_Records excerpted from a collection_
○ ○ ○ ○

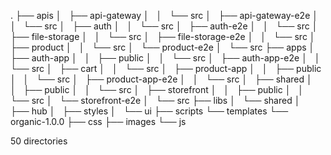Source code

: .
├── apis
│   ├── api-gateway
│   │   └── src
│   ├── api-gateway-e2e
│   │   └── src
│   ├── auth
│   │   └── src
│   ├── auth-e2e
│   │   └── src
│   ├── file-storage
│   │   └── src
│   ├── file-storage-e2e
│   │   └── src
│   ├── product
│   │   └── src
│   └── product-e2e
│       └── src
├── apps
│   ├── auth-app
│   │   ├── public
│   │   └── src
│   ├── auth-app-e2e
│   │   └── src
│   ├── cart
│   │   └── src
│   ├── product-app
│   │   ├── public
│   │   └── src
│   ├── product-app-e2e
│   │   └── src
│   ├── shared
│   │   ├── public
│   │   └── src
│   ├── storefront
│   │   ├── public
│   │   └── src
│   └── storefront-e2e
│       └── src
├── libs
│   └── shared
│       ├── hub
│       ├── styles
│       └── ui
├── scripts
└── templates
    └── organic-1.0.0
        ├── css
        ├── images
        └── js

50 directories
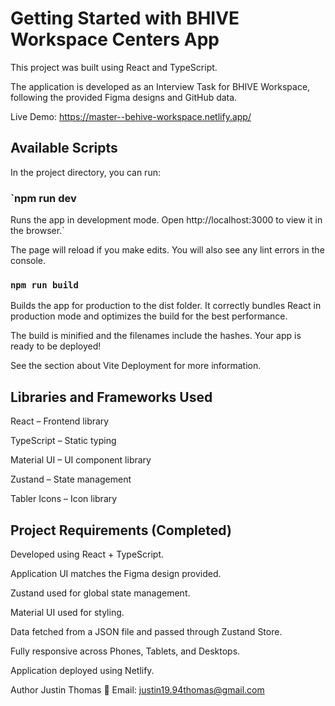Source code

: # Getting Started with BHIVE Workspace Centers App
This project was built using React and TypeScript.

The application is developed as an Interview Task for BHIVE Workspace, following the provided Figma designs and GitHub data.

Live Demo: https://master--behive-workspace.netlify.app/

## Available Scripts
In the project directory, you can run:

### `npm run dev
Runs the app in development mode.
Open http://localhost:3000 to view it in the browser.`

The page will reload if you make edits.
You will also see any lint errors in the console.

### `npm run build`
Builds the app for production to the dist folder.
It correctly bundles React in production mode and optimizes the build for the best performance.

The build is minified and the filenames include the hashes.
Your app is ready to be deployed!

See the section about Vite Deployment for more information.

## Libraries and Frameworks Used
React – Frontend library

TypeScript – Static typing

Material UI – UI component library

Zustand – State management

Tabler Icons – Icon library

## Project Requirements (Completed)
Developed using React + TypeScript.

Application UI matches the Figma design provided.

Zustand used for global state management.

Material UI used for styling.

Data fetched from a JSON file and passed through Zustand Store.

Fully responsive across Phones, Tablets, and Desktops.

Application deployed using Netlify.

Author
Justin Thomas
📧 Email: justin19.94thomas@gmail.com

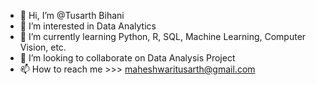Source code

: - 👋 Hi, I’m @Tusarth Bihani
- 👀 I’m interested in Data Analytics
- 🌱 I’m currently learning Python, R, SQL, Machine Learning, Computer Vision, etc.
- 💞️ I’m looking to collaborate on Data Analysis Project
- 📫 How to reach me >>> maheshwaritusarth@gmail.com

<!---
tusarth/tusarth is a ✨ special ✨ repository because its `README.md` (this file) appears on your GitHub profile.
You can click the Preview link to take a look at your changes.
--->
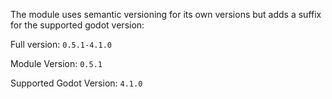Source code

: The module uses semantic versioning for its own versions but adds a suffix for the supported godot version:

Full version: `0.5.1-4.1.0`

Module Version: `0.5.1`

Supported Godot Version: `4.1.0`
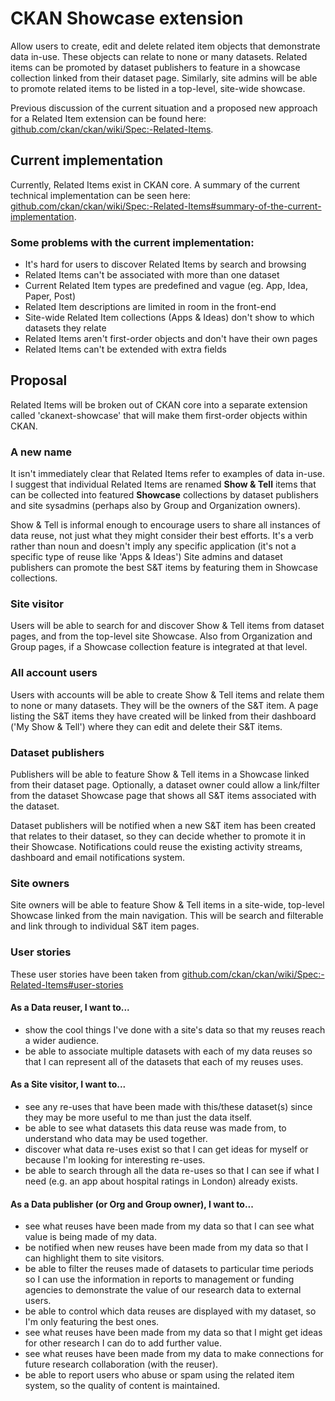 # CKAN Showcase extension

Allow users to create, edit and delete related item objects that demonstrate data in-use. These objects can relate to none or many datasets. Related items can be promoted by dataset publishers to feature in a showcase collection linked from their dataset page. Similarly, site admins will be able to promote related items to be listed in a top-level, site-wide showcase.

Previous discussion of the current situation and a proposed new approach for a Related Item extension can be found here: [github.com/ckan/ckan/wiki/Spec:-Related-Items](https://github.com/ckan/ckan/wiki/Spec:-Related-Items).

## Current implementation
Currently, Related Items exist in CKAN core. A summary of the current technical implementation can be seen here: [github.com/ckan/ckan/wiki/Spec:-Related-Items#summary-of-the-current-implementation](https://github.com/ckan/ckan/wiki/Spec:-Related-Items#summary-of-the-current-implementation).

### Some problems with the current implementation:
* It's hard for users to discover Related Items by search and browsing
* Related Items can't be associated with more than one dataset
* Current Related Item types are predefined and vague (eg. App, Idea, Paper, Post)
* Related Item descriptions are limited in room in the front-end
* Site-wide Related Item collections (Apps & Ideas) don't show to which datasets they relate
* Related Items aren't first-order objects and don't have their own pages
* Related Items can't be extended with extra fields

## Proposal
Related Items will be broken out of CKAN core into a separate extension called 'ckanext-showcase' that will make them first-order objects within CKAN.

### A new name
It isn't immediately clear that Related Items refer to examples of data in-use. I suggest that individual Related Items are renamed **Show & Tell** items that can be collected into featured **Showcase** collections by dataset publishers and site sysadmins (perhaps also by Group and Organization owners).

Show & Tell is informal enough to encourage users to share all instances of data reuse, not just what they might consider their best efforts.
It's a verb rather than noun and doesn't imply any specific application (it's not a specific type of reuse like 'Apps & Ideas')
Site admins and dataset publishers can promote the best S&T items by featuring them in Showcase collections.

### Site visitor
Users will be able to search for and discover Show & Tell items from dataset pages, and from the top-level site Showcase. Also from Organization and Group pages, if a Showcase collection feature is integrated at that level.

### All account users
Users with accounts will be able to create Show & Tell items and relate them to none or many datasets. They will be the owners of the S&T item. A page listing the S&T items they have created will be linked from their dashboard ('My Show & Tell') where they can edit and delete their S&T items.

### Dataset publishers
Publishers will be able to feature Show & Tell items in a Showcase linked from their dataset page. Optionally, a dataset owner could allow a link/filter from the dataset Showcase page that shows all S&T items associated with the dataset.

Dataset publishers will be notified when a new S&T item has been created that relates to their dataset, so they can decide whether to promote it in their Showcase. Notifications could reuse the existing activity streams, dashboard and email notifications system.

### Site owners
Site owners will be able to feature Show & Tell items in a site-wide, top-level Showcase linked from the main navigation. This will be search and filterable and link through to individual S&T item pages.

### User stories

These user stories have been taken from [github.com/ckan/ckan/wiki/Spec:-Related-Items#user-stories](https://github.com/ckan/ckan/wiki/Spec:-Related-Items#user-stories)

#### As a Data reuser, I want to...
* show the cool things I've done with a site's data so that my reuses reach a wider audience.
* be able to associate multiple datasets with each of my data reuses so that I can represent all of the datasets that each of my reuses uses.

#### As a Site visitor, I want to...
* see any re-uses that have been made with this/these dataset(s) since they may be more useful to me than just the data itself.
* be able to see what datasets this data reuse was made from, to understand who data may be used together.
* discover what data re-uses exist so that I can get ideas for myself or because I'm looking for interesting re-uses.
* be able to search through all the data re-uses so that I can see if what I need (e.g. an app about hospital ratings in London) already exists.

#### As a Data publisher (or Org and Group owner), I want to...
* see what reuses have been made from my data so that I can see what value is being made of my data.
* be notified when new reuses have been made from my data so that I can highlight them to site visitors.
* be able to filter the reuses made of datasets to particular time periods so I can use the information in reports to management or funding agencies to demonstrate the value of our research data to external users.
* be able to control which data reuses are displayed with my dataset, so I'm only featuring the best ones.
* see what reuses have been made from my data so that I might get ideas for other research I can do to add further value.
* see what reuses have been made from my data to make connections for future research collaboration (with the reuser).
* be able to report users who abuse or spam using the related item system, so the quality of content is maintained.
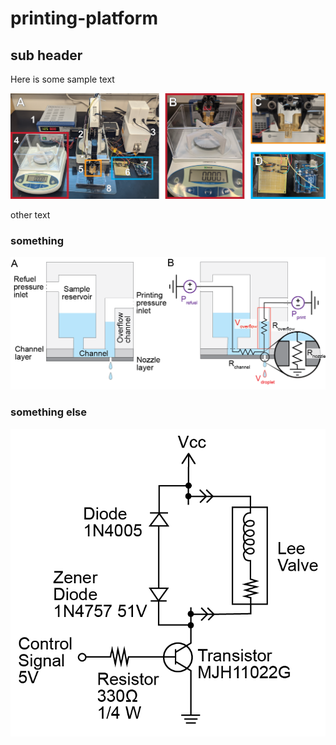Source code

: # printing-platform

## sub header
Here is some sample text

<p align="center">
  <img src="./Images/printing_platform_overview.png?raw=true" title="hover text">
</p>


other text

### something

<p align="center">
  <img src="./Images/printer_head_design.png" title="hover text">
</p>


### something else

<p align="center">
  <img src="./Images/valve_control_circuit.png?raw=true" title="hover text">
</p>

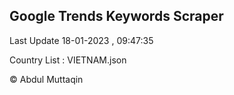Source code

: 

## Google Trends Keywords Scraper 
 
Last Update 18-01-2023 , 09:47:35

Country List :
VIETNAM.json



© Abdul Muttaqin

○ ○ ○ ○

_Exercise objective_
Repeat exactly the lines from the first line of the records above through the line containing "Live Demo: https://master--behive-workspace.netlify.app/", leaving out the pictures.

_Response for this exercise_
Source code

: .
├── apis
│   ├── api-gateway
│   │   └── src
│   ├── api-gateway-e2e
│   │   └── src
│   ├── auth
│   │   └── src
│   ├── auth-e2e
│   │   └── src
│   ├── file-storage
│   │   └── src
│   ├── file-storage-e2e
│   │   └── src
│   ├── product
│   │   └── src
│   └── product-e2e
│       └── src
├── apps
│   ├── auth-app
│   │   ├── public
│   │   └── src
│   ├── auth-app-e2e
│   │   └── src
│   ├── cart
│   │   └── src
│   ├── product-app
│   │   ├── public
│   │   └── src
│   ├── product-app-e2e
│   │   └── src
│   ├── shared
│   │   ├── public
│   │   └── src
│   ├── storefront
│   │   ├── public
│   │   └── src
│   └── storefront-e2e
│       └── src
├── libs
│   └── shared
│       ├── hub
│       ├── styles
│       └── ui
├── scripts
└── templates
    └── organic-1.0.0
        ├── css
        ├── images
        └── js

50 directories
Source code

: # Getting Started with BHIVE Workspace Centers App
This project was built using React and TypeScript.

The application is developed as an Interview Task for BHIVE Workspace, following the provided Figma designs and GitHub data.

Live Demo: https://master--behive-workspace.netlify.app/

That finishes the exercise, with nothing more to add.